> Texto de leitura
----

Por Rui Martins - Berna
A mais recente tentativa de golpe
pelo STF foi no julgamento do italiano Cesare Battisti, ameaçado de extradição
a pedido do governo Berlusconi. Num artigo publicado na época, alertei quanto à
tentativa de golpe pelo STF. O objetivo do Supremo, presidido então por Gilmar
Mendes, era o retirar do presidente Lula o direito, que lhe era garantido pela
Constituição, de decidir se Battisti seria ou não enviado ao governo italiano.
Antes disso houve, e o ex-ministro
da Justiça, Tarso Genro, denunciou diversas vezes, a
inconstitucionalidade da decisão tomada pelo STF, ultrapassando seus poderes,
de ignorar a decisão do ministro da Justiça negando expatriar Cesare Battisti.
Gilmar Mendes e Peluso tudo fizeram para expatriar Battisti, julgando-se mais
competentes na matéria que o Ministério da Justiça e, atingido esse objetivo,
queriam se sobrepor ao direito do presidente Lula dar a última palavra. Essa
tentativa de somar mais poder e desmoralizar o presidente se frustrou e Lula
deu acolha ao italiano, que tinha passado mais de dois anos ilegalmente preso.

----

> Entradas extraídas

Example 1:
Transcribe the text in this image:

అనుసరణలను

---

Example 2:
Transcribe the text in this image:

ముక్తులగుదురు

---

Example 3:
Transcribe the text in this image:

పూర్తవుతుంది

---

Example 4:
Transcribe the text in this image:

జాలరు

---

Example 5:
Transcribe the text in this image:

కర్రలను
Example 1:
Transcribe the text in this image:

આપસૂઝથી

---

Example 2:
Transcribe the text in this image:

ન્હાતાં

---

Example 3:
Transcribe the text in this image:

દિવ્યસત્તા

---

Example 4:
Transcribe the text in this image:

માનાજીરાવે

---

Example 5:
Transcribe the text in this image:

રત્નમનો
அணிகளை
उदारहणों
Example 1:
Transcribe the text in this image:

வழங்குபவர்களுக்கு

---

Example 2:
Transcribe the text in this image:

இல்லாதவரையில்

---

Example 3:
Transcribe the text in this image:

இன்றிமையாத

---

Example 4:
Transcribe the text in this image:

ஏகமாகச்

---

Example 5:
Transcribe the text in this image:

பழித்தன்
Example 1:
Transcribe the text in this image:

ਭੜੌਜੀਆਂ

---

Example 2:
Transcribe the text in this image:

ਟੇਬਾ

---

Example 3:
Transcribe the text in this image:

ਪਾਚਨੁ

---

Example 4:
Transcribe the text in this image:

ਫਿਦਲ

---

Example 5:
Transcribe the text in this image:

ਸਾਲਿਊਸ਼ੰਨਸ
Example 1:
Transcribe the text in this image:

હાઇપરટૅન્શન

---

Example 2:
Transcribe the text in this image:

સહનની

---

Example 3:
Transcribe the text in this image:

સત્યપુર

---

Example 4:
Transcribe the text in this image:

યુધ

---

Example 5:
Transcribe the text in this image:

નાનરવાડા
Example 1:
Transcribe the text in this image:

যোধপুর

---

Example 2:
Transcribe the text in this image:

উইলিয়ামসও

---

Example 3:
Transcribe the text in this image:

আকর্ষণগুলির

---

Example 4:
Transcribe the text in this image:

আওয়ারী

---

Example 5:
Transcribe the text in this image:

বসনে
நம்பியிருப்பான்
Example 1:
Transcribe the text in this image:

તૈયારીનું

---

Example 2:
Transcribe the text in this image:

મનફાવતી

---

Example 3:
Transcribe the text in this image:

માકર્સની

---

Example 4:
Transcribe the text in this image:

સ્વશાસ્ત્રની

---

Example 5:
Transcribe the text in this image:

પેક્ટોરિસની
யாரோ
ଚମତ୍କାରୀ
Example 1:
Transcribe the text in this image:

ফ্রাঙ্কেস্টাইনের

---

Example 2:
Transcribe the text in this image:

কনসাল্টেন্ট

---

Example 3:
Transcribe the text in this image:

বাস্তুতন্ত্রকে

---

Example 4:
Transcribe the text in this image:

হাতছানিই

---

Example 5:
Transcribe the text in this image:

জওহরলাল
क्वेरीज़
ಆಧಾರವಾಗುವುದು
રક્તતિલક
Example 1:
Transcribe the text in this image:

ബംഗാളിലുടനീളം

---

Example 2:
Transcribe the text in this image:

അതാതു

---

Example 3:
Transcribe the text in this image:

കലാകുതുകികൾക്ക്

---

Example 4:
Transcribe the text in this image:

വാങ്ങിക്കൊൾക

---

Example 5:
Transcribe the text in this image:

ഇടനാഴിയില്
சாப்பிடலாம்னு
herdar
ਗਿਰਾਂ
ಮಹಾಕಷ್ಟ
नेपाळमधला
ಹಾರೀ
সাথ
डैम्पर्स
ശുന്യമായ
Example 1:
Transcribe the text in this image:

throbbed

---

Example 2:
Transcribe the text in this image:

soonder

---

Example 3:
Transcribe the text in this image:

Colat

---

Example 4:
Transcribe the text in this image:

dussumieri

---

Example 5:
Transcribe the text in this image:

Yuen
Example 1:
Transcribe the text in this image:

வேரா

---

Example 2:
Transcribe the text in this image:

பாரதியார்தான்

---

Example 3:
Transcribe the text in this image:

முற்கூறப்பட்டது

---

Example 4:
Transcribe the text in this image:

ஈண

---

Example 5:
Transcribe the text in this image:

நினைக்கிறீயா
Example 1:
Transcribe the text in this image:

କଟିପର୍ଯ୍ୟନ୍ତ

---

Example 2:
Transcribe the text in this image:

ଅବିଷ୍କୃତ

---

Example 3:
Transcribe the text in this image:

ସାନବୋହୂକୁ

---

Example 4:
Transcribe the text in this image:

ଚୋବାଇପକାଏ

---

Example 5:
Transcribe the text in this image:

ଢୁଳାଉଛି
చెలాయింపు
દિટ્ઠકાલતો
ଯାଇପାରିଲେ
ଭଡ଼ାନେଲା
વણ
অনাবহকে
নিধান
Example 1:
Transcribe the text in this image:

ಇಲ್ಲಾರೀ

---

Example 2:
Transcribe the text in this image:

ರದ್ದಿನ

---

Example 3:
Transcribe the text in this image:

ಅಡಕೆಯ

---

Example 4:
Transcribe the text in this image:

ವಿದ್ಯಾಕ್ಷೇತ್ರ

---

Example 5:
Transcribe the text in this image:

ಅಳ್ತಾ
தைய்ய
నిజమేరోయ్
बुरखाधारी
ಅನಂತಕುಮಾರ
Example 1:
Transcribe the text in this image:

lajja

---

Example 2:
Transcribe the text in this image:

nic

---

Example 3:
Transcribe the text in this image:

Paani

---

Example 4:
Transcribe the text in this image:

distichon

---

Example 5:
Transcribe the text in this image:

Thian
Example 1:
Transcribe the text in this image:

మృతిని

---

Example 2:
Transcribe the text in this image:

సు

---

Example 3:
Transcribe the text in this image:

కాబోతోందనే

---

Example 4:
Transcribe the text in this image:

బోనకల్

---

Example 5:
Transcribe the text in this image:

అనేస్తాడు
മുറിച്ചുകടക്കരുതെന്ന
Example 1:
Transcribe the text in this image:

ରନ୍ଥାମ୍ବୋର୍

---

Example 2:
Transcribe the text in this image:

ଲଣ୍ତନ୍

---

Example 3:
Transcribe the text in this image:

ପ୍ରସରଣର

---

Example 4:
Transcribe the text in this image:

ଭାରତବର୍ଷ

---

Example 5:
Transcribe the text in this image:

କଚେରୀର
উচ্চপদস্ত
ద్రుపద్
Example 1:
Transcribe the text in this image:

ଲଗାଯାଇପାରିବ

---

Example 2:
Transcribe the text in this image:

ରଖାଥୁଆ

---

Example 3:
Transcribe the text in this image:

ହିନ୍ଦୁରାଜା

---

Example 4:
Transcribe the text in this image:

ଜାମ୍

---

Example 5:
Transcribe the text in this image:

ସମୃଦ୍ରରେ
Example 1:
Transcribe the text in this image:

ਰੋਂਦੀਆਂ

----

> Tarefa proposta 1
Responda com base no texto sobre o caso Battisti:
(a) A pedido de qual governo Cesare Battisti estava ameaçado de extradição?
(b) Quem presidia o STF na época da tentativa de extraditar Battisti?
(c) Por quanto tempo o italiano tinha ficado ilegalmente preso?
> Tarefa proposta 2
Extraia do texto sobre o caso Battisti, sem nenhuma alteração, o trecho de "Antes disso houve, e" a "anos ilegalmente preso.".
O material não é necessário para realizar as tarefas.

> Resposta escrita 1
(a) Do governo Berlusconi.
(b) Gilmar Mendes.
(c) Por mais de dois anos.

> Resposta escrita 2
Antes disso houve, e o ex-ministro
da Justiça, Tarso Genro, denunciou diversas vezes, a
inconstitucionalidade da decisão tomada pelo STF, ultrapassando seus poderes,
de ignorar a decisão do ministro da Justiça negando expatriar Cesare Battisti.
Gilmar Mendes e Peluso tudo fizeram para expatriar Battisti, julgando-se mais
competentes na matéria que o Ministério da Justiça e, atingido esse objetivo,
queriam se sobrepor ao direito do presidente Lula dar a última palavra. Essa
tentativa de somar mais poder e desmoralizar o presidente se frustrou e Lula
deu acolha ao italiano, que tinha passado mais de dois anos ilegalmente preso.